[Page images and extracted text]
--------
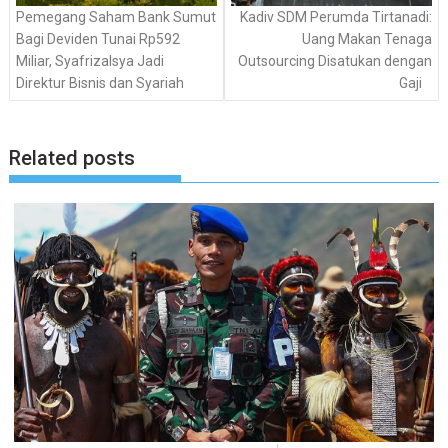
Pemegang Saham Bank Sumut
Kadiv SDM Perumda Tirtanadi:
Bagi Deviden Tunai Rp592
Uang Makan Tenaga
Miliar, Syafrizalsya Jadi
Outsourcing Disatukan dengan
Direktur Bisnis dan Syariah
Gaji
Related posts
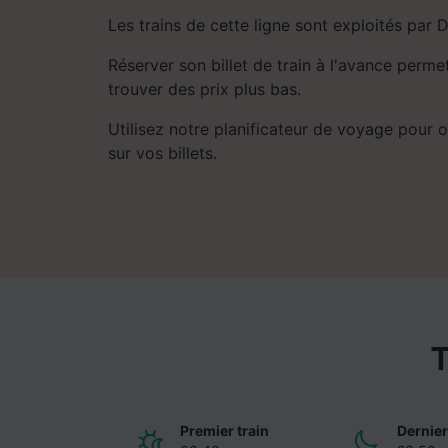
Les trains de cette ligne sont exploités par D
Réserver son billet de train à l'avance perm
trouver des prix plus bas.
Utilisez notre planificateur de voyage pour ob
sur vos billets.
T
Premier train
Dernier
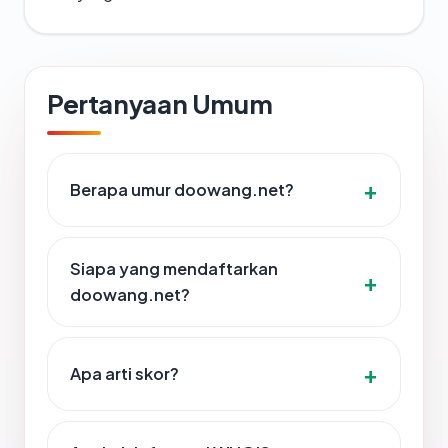
Pertanyaan Umum
Berapa umur doowang.net?
Siapa yang mendaftarkan
doowang.net?
Apa arti skor?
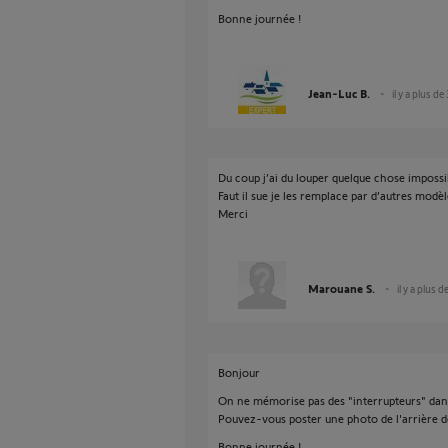
Bonne journée !
Jean-Luc B.
il y a plus de
Du coup j’ai du louper quelque chose impossi
Faut il sue je les remplace par d’autres modèl
Merci
Marouane S.
il y a plus d
Bonjour
On ne mémorise pas des "interrupteurs" da
Pouvez-vous poster une photo de l'arrière 
Bonne journée !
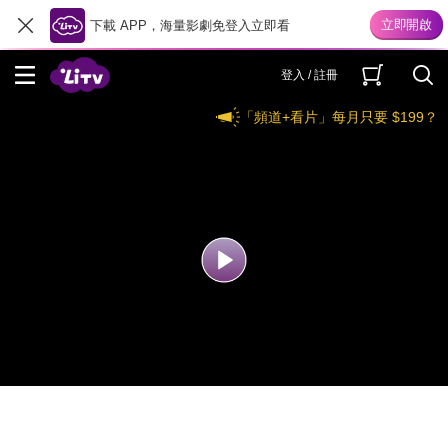
下載 APP，海量影劇免登入立即看
登入 / 註冊
「頻道+看片」每月只要 $199？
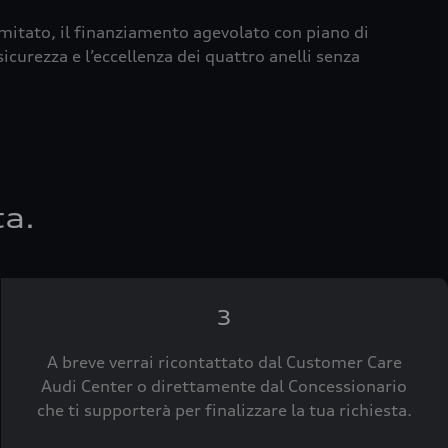
imitato, il finanziamento agevolato con piano di
icurezza e l’eccellenza dei quattro anelli senza
ta.
3
A breve verrai ricontattato dal Customer Care
Audi Center o direttamente dal Concessionario
che ti supporterà per finalizzare la tua richiesta.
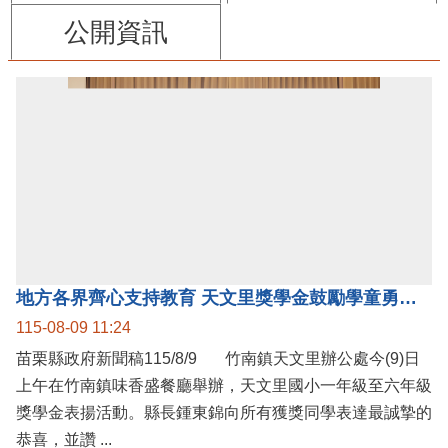
公開資訊
地方各界齊心支持教育 天文里獎學金鼓勵學童勇敢追夢
115-08-09 11:24
苗栗縣政府新聞稿115/8/9 竹南鎮天文里辦公處今(9)日
上午在竹南鎮味香盛餐廳舉辦，天文里國小一年級至六年級
獎學金表揚活動。縣長鍾東錦向所有獲獎同學表達最誠摯的
恭喜，並讚 ...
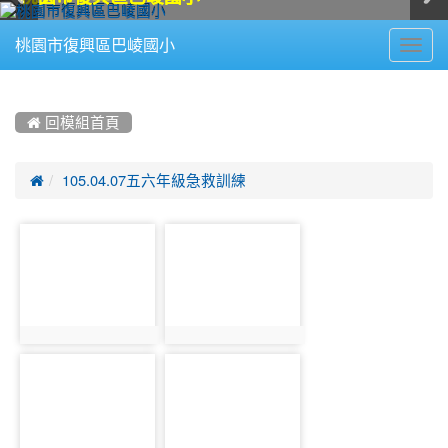
Toggl
桃園市復興區巴崚國小
navig
:::
 回模組首頁

105.04.07五六年級急救訓練
photo-
photo-
810
817
photo:810
photo:817
photo-
photo-
811
818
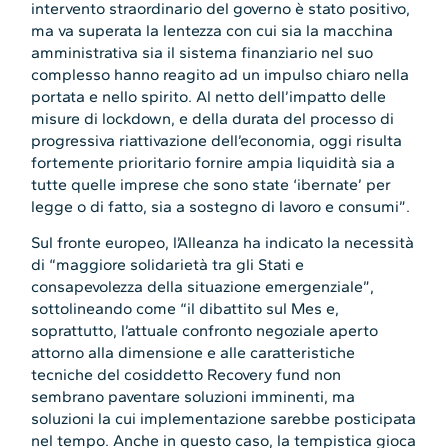
intervento straordinario del governo è stato positivo,
ma va superata la lentezza con cui sia la macchina
amministrativa sia il sistema finanziario nel suo
complesso hanno reagito ad un impulso chiaro nella
portata e nello spirito. Al netto dell’impatto delle
misure di lockdown, e della durata del processo di
progressiva riattivazione dell’economia, oggi risulta
fortemente prioritario fornire ampia liquidità sia a
tutte quelle imprese che sono state ‘ibernate’ per
legge o di fatto, sia a sostegno di lavoro e consumi”.
Sul fronte europeo, l’Alleanza ha indicato la necessità
di “maggiore solidarietà tra gli Stati e
consapevolezza della situazione emergenziale”,
sottolineando come “il dibattito sul Mes e,
soprattutto, l’attuale confronto negoziale aperto
attorno alla dimensione e alle caratteristiche
tecniche del cosiddetto Recovery fund non
sembrano paventare soluzioni imminenti, ma
soluzioni la cui implementazione sarebbe posticipata
nel tempo. Anche in questo caso, la tempistica gioca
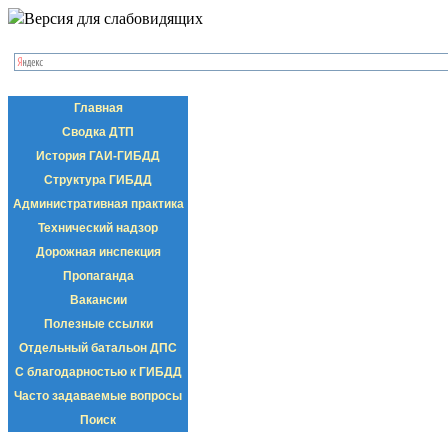
Версия для слабовидящих
Главная
Сводка ДТП
История ГАИ-ГИБДД
Структура ГИБДД
Административная практика
Технический надзор
Дорожная инспекция
Пропаганда
Вакансии
Полезные ссылки
Отдельный батальон ДПС
С благодарностью к ГИБДД
Часто задаваемые вопросы
Поиск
--------
- [Task instructions]: Please, without any pictures, retype the records exactly as they appear.

- [Written solution]:
Pemegang Saham Bank Sumut
Kadiv SDM Perumda Tirtanadi:
Bagi Deviden Tunai Rp592
Uang Makan Tenaga
Miliar, Syafrizalsya Jadi
Outsourcing Disatukan dengan
Direktur Bisnis dan Syariah
Gaji
Related posts
Les trains de cette ligne sont exploités par D
Réserver son billet de train à l'avance perm
trouver des prix plus bas.
Utilisez notre planificateur de voyage pour ob
sur vos billets.
T
Premier train
Dernier
Pertanyaan Umum
Berapa umur doowang.net?
Siapa yang mendaftarkan
doowang.net?
Apa arti skor?
Bonne journée !
Jean-Luc B.
il y a plus de
Du coup j’ai du louper quelque chose impossi
Faut il sue je les remplace par d’autres modèl
Merci
Marouane S.
il y a plus d
Bonjour
On ne mémorise pas des "interrupteurs" da
Pouvez-vous poster une photo de l'arrière 
Bonne journée !
下載 APP，海量影劇免登入立即看
登入 / 註冊
「頻道+看片」每月只要 $199？
imitato, il finanziamento agevolato con piano di
icurezza e l’eccellenza dei quattro anelli senza
ta.
3
A breve verrai ricontattato dal Customer Care
Audi Center o direttamente dal Concessionario
che ti supporterà per finalizzare la tua richiesta.
公開資訊
地方各界齊心支持教育 天文里獎學金鼓勵學童勇敢追夢
115-08-09 11:24
苗栗縣政府新聞稿115/8/9 竹南鎮天文里辦公處今(9)日
上午在竹南鎮味香盛餐廳舉辦，天文里國小一年級至六年級
獎學金表揚活動。縣長鍾東錦向所有獲獎同學表達最誠摯的
恭喜，並讚 ...
Toggl
桃園市復興區巴崚國小
navig
:::
 回模組首頁

105.04.07五六年級急救訓練
photo-
photo-
810
817
photo:810
photo:817
photo-
photo-
811
818
intervento straordinario del governo è stato positivo,
ma va superata la lentezza con cui sia la macchina
amministrativa sia il sistema finanziario nel suo
complesso hanno reagito ad un impulso chiaro nella
portata e nello spirito. Al netto dell’impatto delle
misure di lockdown, e della durata del processo di
progressiva riattivazione dell’economia, oggi risulta
fortemente prioritario fornire ampia liquidità sia a
tutte quelle imprese che sono state ‘ibernate’ per
legge o di fatto, sia a sostegno di lavoro e consumi”.
Sul fronte europeo, l’Alleanza ha indicato la necessità
di “maggiore solidarietà tra gli Stati e
consapevolezza della situazione emergenziale”,
sottolineando come “il dibattito sul Mes e,
soprattutto, l’attuale confronto negoziale aperto
attorno alla dimensione e alle caratteristiche
tecniche del cosiddetto Recovery fund non
sembrano paventare soluzioni imminenti, ma
soluzioni la cui implementazione sarebbe posticipata
nel tempo. Anche in questo caso, la tempistica gioca
Версия для слабовидящих
Главная
Сводка ДТП
История ГАИ-ГИБДД
Структура ГИБДД
Административная практика
Технический надзор
Дорожная инспекция
Пропаганда
Вакансии
Полезные ссылки
Отдельный батальон ДПС
С благодарностью к ГИБДД
Часто задаваемые вопросы
Поиск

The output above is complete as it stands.